Terre, terre, s’eſcria Pantagruel, Ie voy terre. Enfans couraige de brebis. Nous ne ſommes pas loing de port. Ie voy le Ciel du couſté de la Tranſmontane, qui commence s’eſparer. Aduiſez Siroch. Couraige enfans, diſt le pilot, le courant eſt renfoncé. Au trinquet de gabie. Inſe, inſe. Aux boulingues de contremeiane. Le cable au capeſtan. Vire, vire, vire. La main à l’inſail. Inſe, inſe, inſe. Plante le heaulme. Tiens fort à guarant. Pare les couetz. Pare les eſcoutes. Pare les Bolines. Amure babord. Le heaulme ſoubs le vent. Caſſe eſcoute de tribord, filz de putain. (Tu es bien aiſe, home de bien, diſt frere Ian au matelot, d’entendre nouuelles de ta mere). Vien du lo. Pres & plain. Hault la barre. (Haulte eſt, reſpondoient les matelotz). Taille vie. Le cap au ſeuil. Malettes hau. Que l’on coue bonettes. Inſe, inſe. C’eſt bien dict & aduiſé. L’oraige me ſemble critiquer & finir en bonne heure. Loué ſoit Dieu pourtant. Nos Diables commencent eſcamper dehinch. Mole. C’eſt bien & doctement parlé. Mole, mole. Icy de par Dieu. Gentil Ponocrates, puiſſant ribauld. Il ne fera qu’enfans maſles le paillard. Euſthenes guallant home. Au trinquet de prore. Inſe, inſe. C’eſt bien dict. Inſe de par Dieu, inſe, inſe. Ie n’en daignerois rien craindre, car le iour eſt feriau, Nau, nau, nau[1]. (Ceſtuy Celeume[* 1], diſt Epiſtemon, n’eſt hors de propous : & me plaiſt, car le iour eſt feriau). Inſe, inſe. Bon. O s’eſcria Epiſtemon, ie vous commande tous bien eſperer. Ie voy ça Caſtor à dextre[2].
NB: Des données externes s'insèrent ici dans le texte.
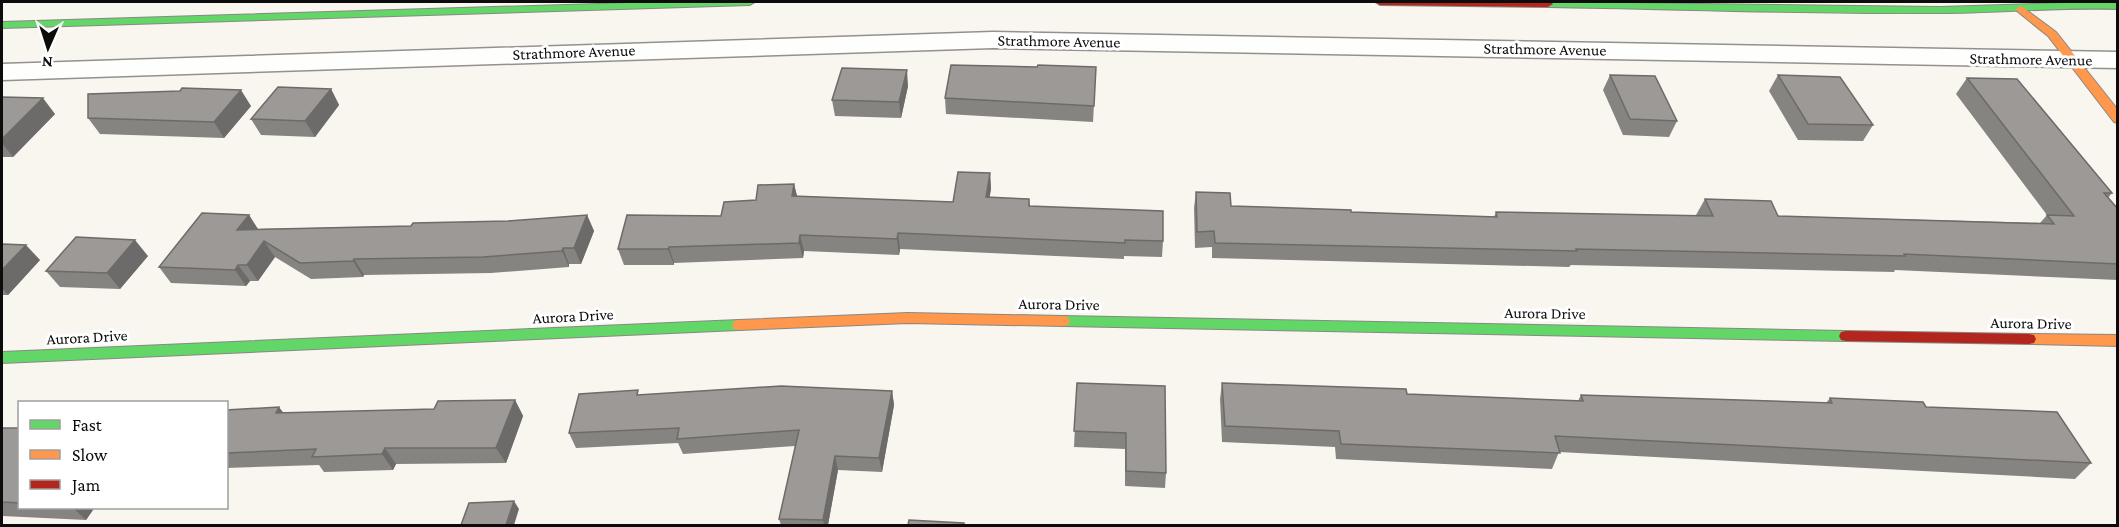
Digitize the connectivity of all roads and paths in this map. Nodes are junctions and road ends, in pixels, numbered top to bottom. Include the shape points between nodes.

Be be bous bous bous, diſt Panurge, I’ay grand paour que ſoit Helene la paillarde. C’eſt vrayment reſpondit Epiſtemon, Mixarchaheuas, ſi plus te plaiſt la denomination des Argiues. Haye, haye. Ie voy terre : ie voy port : ie voy grand nombre de gens ſus le haure. Ie voy du feu ſus vn Obeliſcolychnie[* 2]. Haye, haye, (diſt le pilot) double le cap, & les baſſes. Doublé eſt, reſpondoient les matelotz. Elle s’en va, diſt le pilot : auſſi vont celles de convoy. Ayde au bon temps. Sainct Ian, diſt Panurge, c’eſt parlé cela. O le beau mot. Mgna, mgna, mgna, diſt frere Ian, ſi tu en taſte goutte, que le Diable me taſte. Entends tu couillu au Diable. Tenez noſtre ame, plein tanquart du fin meilleur. Apporte les frizons, hau Gymnaſte, & ce grand matin de paſté Iambicque : ou Iambonique[3] ce m’eſt tout vn. Guardez de donner à trauers. Couraige (s’eſcria Pantagruel) couraige enfans. Soyons courtoys. Voyez cy près noſtre nauf deux Lutz, troys Flouins, cinq chippes, huict volantaires, quatre guondolmes & ſix freguates, par les bonnes gens de ceſte prochaine iſle enuoyees à noſtre ſecours. Mais qui eſt ceſtuy Vcalegon[* 3] là bas qui ainſi crie & ſe deſconforte ? Ne tenoys ie plus l’arbre ſceurement des mains, & plus droict que ne feroient deux cens gumenes ? C’eſt (reſpondit frere Ian) le paouure Diable de Panurge, qui a la fiebure de veau. Il tremble de paour quand il eſt ſaoul.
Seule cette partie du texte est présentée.